Why it matters: Hospitality advocates say revocations would send a chilling message to a hospitality industry facing uncertainty in the aftermath of the Trump administration's deportation blitz.
- But some hotel employees and union representatives argue federal agents' presence created safety concerns that justify a city intervention.
Catch up quick: For the last two weeks, the council has delayed action on liquor licenses at the two hotels — the Canopy by Hilton and Renaissance's The Depot Minneapolis — to seek more information and public testimony.
- Employees, unions and anti-ICE activists say agents have been spotted in both hotels.

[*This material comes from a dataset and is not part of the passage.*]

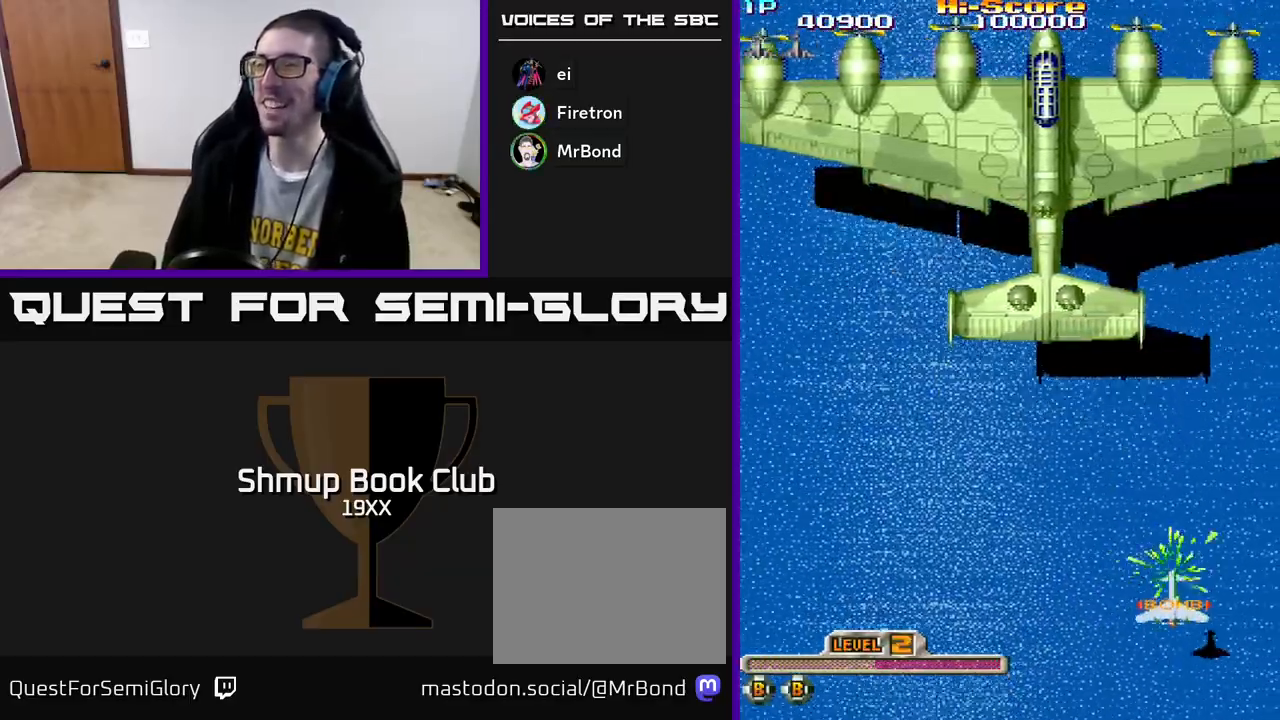
{"buttons": ["A", "X", "R2", "DPAD_LEFT"], "left_stick": "center", "right_stick": "center", "events": [[33, "DPAD_DOWN", "up"]]}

Both hotels have been the site of "ICE Out" protests.
- To reject a license, the council would need to find "a connection between the licensed activity and the identified concerns," Quinn O'Reilly of the Minneapolis city attorney's office said.
What they're saying: "Selling liquor is a privilege, not a right," Jon Erik Haines, an attorney for the hotel workers union UNITE Here Local 17, told council members at a hearing this week.
- "If a hotel is housing a violent armed paramilitary," Haines argued, the council would be within its rights to decide "that it should not be permitted to sell liquor."
The other side: "We should be focused on bringing people into the city, not driving them away. That means backing events [and] filling our venues," Mayor Jacob Frey told Axios in a statement.
- "Revoking their licenses doesn't just hurt the venue — it hurts the workers, vendors, and nonprofits that rely on these spaces to keep running," Frey said.
The big picture: The influx of ICE agents caused a bump in local hotel bookings during months when many rooms sit empty — but industry insiders are bracing for a steep dropoff after their purported pullout.
- More than 13,500 nights' worth of reservations and five "major events" have been canceled, according to a preliminary city report.
Between the lines: The hotels are caught in a thicket of conflicting legal, practical and political pressures.
- Legally, the hotels may have had grounds to deny rooms to the agents, O'Reilly advised the council earlier this week.
- But if they did, they'd risk losing their Hilton and Marriott affiliations — as happened to a Lakeville hotel whose staff rejected agents' bookings.
What we're watching: Whether the 13-member council can muster the nine votes they'd need to override a mayoral veto when they take up the issue on Thursday.